_Work to be completed_
In the data below, the copy begins at the line containing "middle dip: (166, 242)" and runs through the last line; repeat those lines exactly, minus the pictures.

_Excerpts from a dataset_
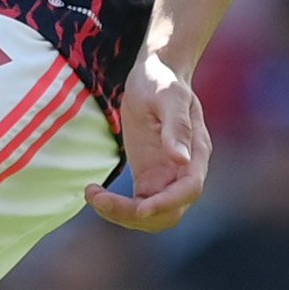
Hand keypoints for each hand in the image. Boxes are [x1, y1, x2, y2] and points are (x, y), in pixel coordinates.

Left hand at [86, 45, 208, 230]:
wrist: (152, 74)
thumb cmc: (162, 80)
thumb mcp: (168, 97)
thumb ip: (176, 127)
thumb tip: (182, 159)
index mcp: (196, 153)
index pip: (189, 190)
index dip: (167, 203)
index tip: (139, 208)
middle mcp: (184, 171)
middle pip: (169, 212)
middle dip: (135, 214)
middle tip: (99, 198)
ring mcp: (166, 177)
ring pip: (151, 215)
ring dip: (122, 214)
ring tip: (92, 194)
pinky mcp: (148, 178)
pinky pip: (136, 205)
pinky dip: (116, 207)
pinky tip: (95, 192)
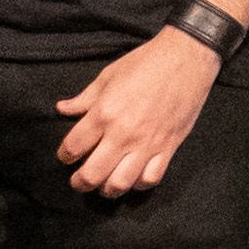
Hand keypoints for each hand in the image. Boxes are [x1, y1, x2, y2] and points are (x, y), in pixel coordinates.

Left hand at [54, 22, 225, 195]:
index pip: (73, 147)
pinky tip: (133, 178)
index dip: (64, 155)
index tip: (65, 155)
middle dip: (80, 182)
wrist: (186, 58)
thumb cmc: (145, 63)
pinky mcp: (168, 148)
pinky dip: (138, 184)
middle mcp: (123, 134)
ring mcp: (147, 144)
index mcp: (104, 113)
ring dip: (107, 189)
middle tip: (78, 181)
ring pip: (120, 183)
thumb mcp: (108, 76)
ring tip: (103, 185)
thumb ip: (84, 98)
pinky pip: (150, 179)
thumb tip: (62, 109)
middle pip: (93, 174)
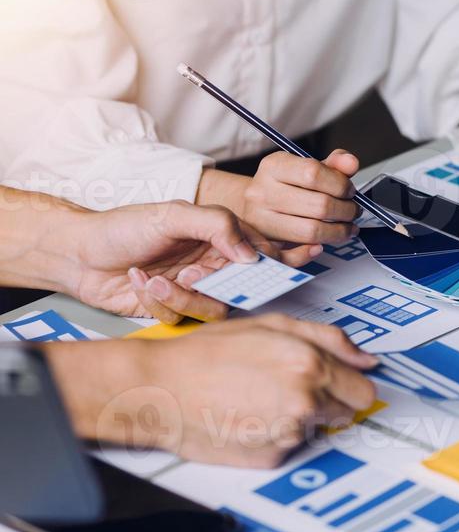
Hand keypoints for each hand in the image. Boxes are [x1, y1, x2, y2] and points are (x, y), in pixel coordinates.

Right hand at [50, 315, 378, 466]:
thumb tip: (365, 359)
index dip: (348, 382)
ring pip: (317, 429)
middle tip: (290, 385)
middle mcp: (305, 401)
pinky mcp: (271, 458)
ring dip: (299, 416)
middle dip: (328, 399)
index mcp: (309, 364)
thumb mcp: (270, 325)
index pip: (363, 389)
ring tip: (260, 397)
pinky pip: (290, 447)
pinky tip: (249, 416)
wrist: (163, 389)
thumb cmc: (207, 354)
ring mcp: (289, 433)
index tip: (336, 380)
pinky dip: (276, 435)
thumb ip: (327, 338)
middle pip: (347, 412)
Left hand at [71, 200, 316, 322]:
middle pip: (243, 285)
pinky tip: (141, 283)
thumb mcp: (173, 213)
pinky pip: (184, 317)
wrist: (79, 255)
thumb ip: (218, 225)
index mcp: (217, 237)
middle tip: (194, 272)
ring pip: (215, 308)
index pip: (261, 248)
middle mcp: (211, 264)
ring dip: (184, 295)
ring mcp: (194, 289)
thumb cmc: (122, 228)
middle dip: (220, 283)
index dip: (285, 255)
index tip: (305, 255)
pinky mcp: (174, 311)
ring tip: (158, 279)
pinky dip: (159, 301)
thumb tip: (251, 251)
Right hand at [242, 149, 360, 245]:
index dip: (340, 184)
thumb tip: (351, 163)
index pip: (313, 173)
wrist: (251, 205)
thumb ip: (332, 164)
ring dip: (339, 231)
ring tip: (347, 226)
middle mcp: (262, 192)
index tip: (350, 190)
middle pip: (318, 205)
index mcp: (273, 166)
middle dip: (346, 210)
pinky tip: (326, 241)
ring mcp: (260, 220)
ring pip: (311, 231)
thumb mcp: (305, 167)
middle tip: (353, 210)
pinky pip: (297, 255)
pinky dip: (317, 249)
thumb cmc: (284, 185)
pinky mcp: (264, 244)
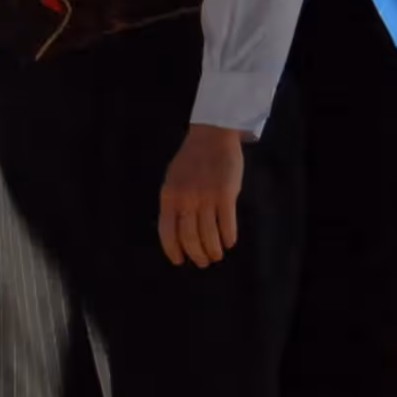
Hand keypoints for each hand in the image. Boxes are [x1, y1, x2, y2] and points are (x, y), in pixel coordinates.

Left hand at [157, 124, 244, 267]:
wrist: (212, 134)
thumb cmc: (192, 159)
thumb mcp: (173, 179)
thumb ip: (174, 202)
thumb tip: (175, 231)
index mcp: (169, 196)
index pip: (166, 231)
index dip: (173, 250)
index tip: (179, 261)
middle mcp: (186, 199)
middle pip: (189, 237)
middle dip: (196, 254)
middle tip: (203, 262)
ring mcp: (206, 197)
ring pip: (208, 235)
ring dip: (213, 250)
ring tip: (217, 255)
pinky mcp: (226, 194)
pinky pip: (227, 223)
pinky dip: (228, 237)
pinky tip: (229, 242)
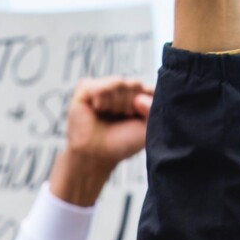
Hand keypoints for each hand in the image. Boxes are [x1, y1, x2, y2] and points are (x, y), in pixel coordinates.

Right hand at [51, 77, 152, 206]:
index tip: (136, 120)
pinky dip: (102, 100)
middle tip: (120, 119)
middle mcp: (120, 89)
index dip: (145, 105)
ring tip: (108, 115)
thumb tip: (139, 98)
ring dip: (116, 105)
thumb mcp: (147, 128)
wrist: (96, 156)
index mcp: (136, 96)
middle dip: (130, 105)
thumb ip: (154, 109)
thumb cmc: (121, 144)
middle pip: (134, 84)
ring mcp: (103, 87)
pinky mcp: (86, 88)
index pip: (148, 89)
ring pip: (118, 83)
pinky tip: (97, 110)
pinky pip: (100, 86)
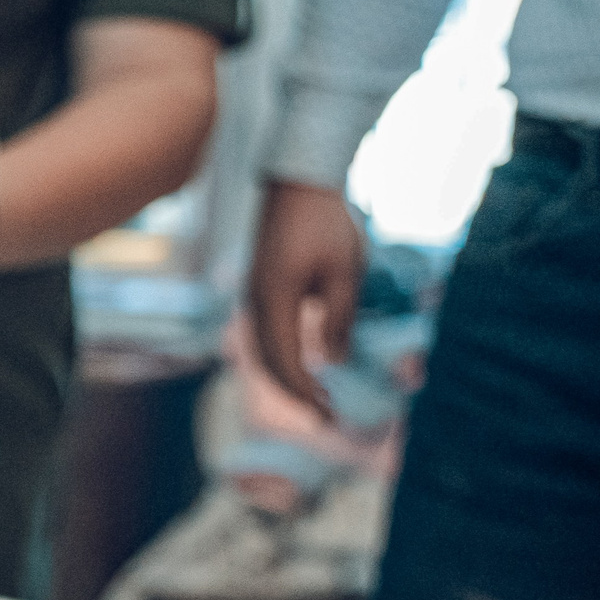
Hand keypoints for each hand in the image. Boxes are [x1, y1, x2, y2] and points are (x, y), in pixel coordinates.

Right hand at [248, 179, 366, 416]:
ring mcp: (254, 296)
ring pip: (263, 352)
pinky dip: (282, 357)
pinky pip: (266, 335)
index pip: (286, 362)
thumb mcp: (344, 273)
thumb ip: (340, 319)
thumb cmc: (326, 224)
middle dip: (295, 393)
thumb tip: (333, 361)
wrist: (298, 183)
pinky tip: (305, 362)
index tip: (330, 412)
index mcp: (274, 303)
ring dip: (287, 377)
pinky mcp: (260, 288)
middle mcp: (256, 304)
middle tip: (325, 416)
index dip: (306, 392)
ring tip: (315, 396)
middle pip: (268, 364)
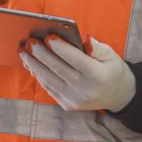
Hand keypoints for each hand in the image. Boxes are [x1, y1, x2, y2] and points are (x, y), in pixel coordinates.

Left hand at [20, 35, 135, 111]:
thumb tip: (84, 37)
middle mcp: (85, 90)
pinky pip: (49, 88)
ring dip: (33, 65)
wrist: (117, 95)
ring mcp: (75, 99)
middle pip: (58, 69)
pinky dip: (39, 75)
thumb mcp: (110, 55)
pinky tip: (31, 64)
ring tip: (23, 52)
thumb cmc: (112, 69)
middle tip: (29, 42)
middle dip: (41, 54)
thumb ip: (96, 46)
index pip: (75, 60)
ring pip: (49, 80)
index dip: (60, 48)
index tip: (48, 37)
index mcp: (98, 75)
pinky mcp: (67, 105)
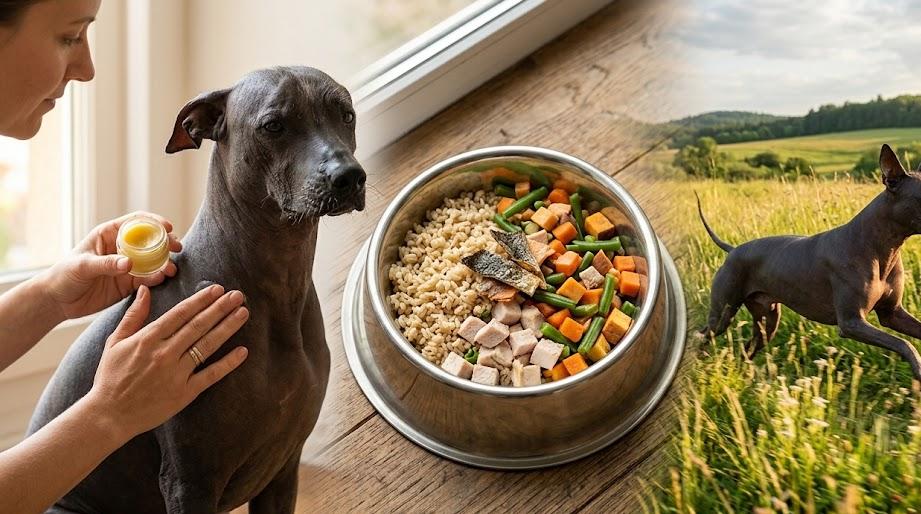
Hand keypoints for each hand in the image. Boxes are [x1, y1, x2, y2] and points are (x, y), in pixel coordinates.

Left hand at [38, 212, 182, 320]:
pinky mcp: (129, 283)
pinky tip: (162, 278)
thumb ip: (106, 263)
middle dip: (166, 242)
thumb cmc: (64, 275)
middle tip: (177, 247)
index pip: (136, 222)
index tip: (168, 227)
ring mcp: (127, 265)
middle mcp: (121, 248)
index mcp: (109, 235)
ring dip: (165, 262)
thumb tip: (130, 263)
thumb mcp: (83, 266)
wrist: (58, 301)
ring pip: (153, 259)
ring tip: (171, 268)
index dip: (154, 221)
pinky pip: (147, 278)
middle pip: (150, 240)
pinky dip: (157, 277)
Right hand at [86, 283, 248, 438]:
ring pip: (207, 346)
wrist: (109, 416)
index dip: (201, 300)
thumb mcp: (115, 342)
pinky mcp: (185, 393)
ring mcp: (176, 374)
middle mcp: (165, 354)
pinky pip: (211, 375)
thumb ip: (133, 315)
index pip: (181, 313)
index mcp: (148, 339)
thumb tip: (146, 290)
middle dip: (220, 308)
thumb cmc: (110, 378)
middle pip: (198, 326)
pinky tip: (242, 351)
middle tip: (238, 295)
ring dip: (227, 327)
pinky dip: (228, 363)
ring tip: (243, 313)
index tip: (217, 289)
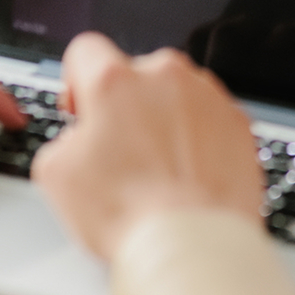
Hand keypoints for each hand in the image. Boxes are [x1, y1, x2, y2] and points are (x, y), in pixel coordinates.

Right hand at [32, 33, 268, 258]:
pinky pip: (210, 118)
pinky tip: (187, 174)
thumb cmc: (128, 213)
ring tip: (158, 170)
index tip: (83, 108)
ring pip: (177, 94)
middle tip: (120, 152)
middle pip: (136, 75)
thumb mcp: (56, 174)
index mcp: (115, 81)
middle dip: (125, 106)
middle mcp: (166, 76)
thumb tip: (79, 137)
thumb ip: (64, 137)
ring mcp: (207, 96)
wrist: (192, 243)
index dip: (77, 80)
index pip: (86, 51)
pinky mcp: (238, 121)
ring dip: (164, 120)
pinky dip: (199, 138)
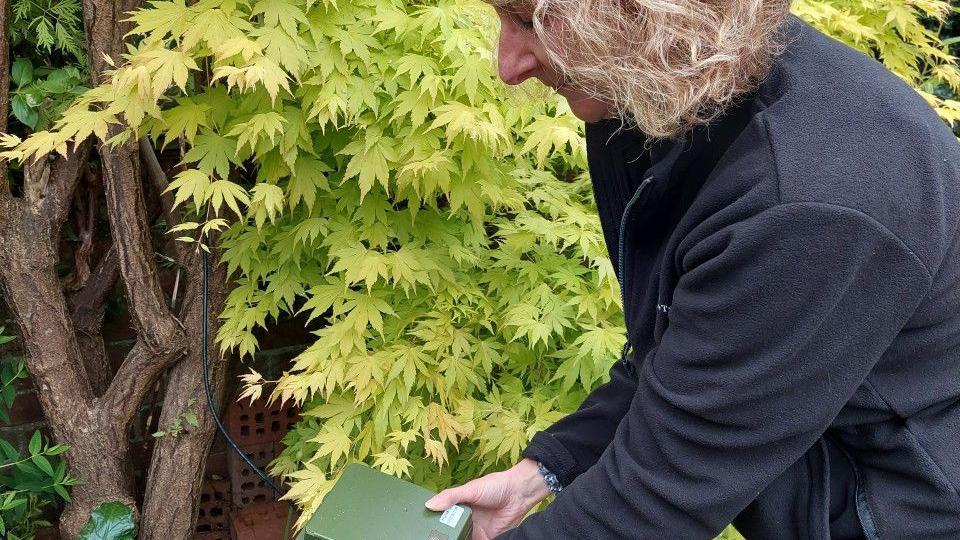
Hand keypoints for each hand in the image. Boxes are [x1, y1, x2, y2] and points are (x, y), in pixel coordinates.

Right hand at [424, 458, 551, 539]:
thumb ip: (450, 496)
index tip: (421, 529)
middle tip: (429, 538)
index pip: (441, 518)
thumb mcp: (470, 488)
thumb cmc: (495, 486)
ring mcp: (475, 530)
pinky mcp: (486, 539)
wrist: (520, 493)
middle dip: (442, 536)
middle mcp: (465, 519)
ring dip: (455, 539)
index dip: (432, 524)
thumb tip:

_Answer section_
middle dip: (166, 242)
thumb cmc: (64, 275)
middle tip: (177, 247)
index pip: (136, 222)
index tip: (168, 227)
ring mcp: (127, 265)
middle mcp: (121, 248)
index mcp: (109, 235)
ring dip: (165, 262)
thumb tip: (130, 263)
thumb mcp: (83, 266)
wrist: (58, 301)
ring pip: (153, 259)
ring tip: (171, 268)
index dip: (154, 221)
pinky pip: (147, 278)
middle pip: (150, 240)
pinky dip: (157, 277)
Right hand at [86, 283, 248, 438]:
ring pip: (207, 346)
wrist: (109, 416)
index dip: (201, 300)
thumb mcp: (115, 342)
pinky mcp: (185, 393)
ring mcp: (176, 374)
middle mcp: (165, 354)
pinky pip: (211, 375)
thumb ip: (133, 315)
index pip: (181, 313)
index mcp: (148, 339)
thumb tip: (146, 290)
middle dip: (220, 308)
thumb cmc: (110, 378)
middle pip: (198, 326)
pinky tip: (242, 351)
middle tip: (238, 295)
ring dip: (227, 327)
pinky dip: (228, 363)
ring tip: (243, 313)
index tip: (217, 289)
Hand keypoints for each hand in the image. Boxes are [x1, y1, x2, y2] and points are (x, y), in pixel coordinates.

Right hand at [32, 33, 268, 258]:
pinky pip: (210, 118)
pinky tip: (187, 174)
thumb cmc: (128, 213)
ring tip: (158, 170)
index tip: (83, 108)
ring pip: (177, 94)
middle tip: (120, 152)
middle pip: (136, 75)
thumb mcp: (56, 174)
index mcp: (115, 81)
middle dip: (125, 106)
middle mcp: (166, 76)
thumb tip: (79, 137)
thumb ip: (64, 137)
ring mcp: (207, 96)
wrist: (192, 243)
index dip: (77, 80)
index pip: (86, 51)
pinky mcp: (238, 121)
ring dip: (164, 120)
pinky dip: (199, 138)
Hand keypoints for each hand in the image. Boxes are [x1, y1, x2, y2] and points are (x, y), in pixel coordinates.

Right hand at [424, 458, 551, 539]:
thumb ip: (450, 496)
index tip: (421, 529)
middle tip: (429, 538)
index pip: (441, 518)
thumb mcp: (470, 488)
thumb cmc: (495, 486)
ring mcp: (475, 530)
pinky mcp: (486, 539)
wrist: (520, 493)
middle dip: (442, 536)
middle mcp: (465, 519)
ring dip: (455, 539)
index dip: (432, 524)
thumb tip:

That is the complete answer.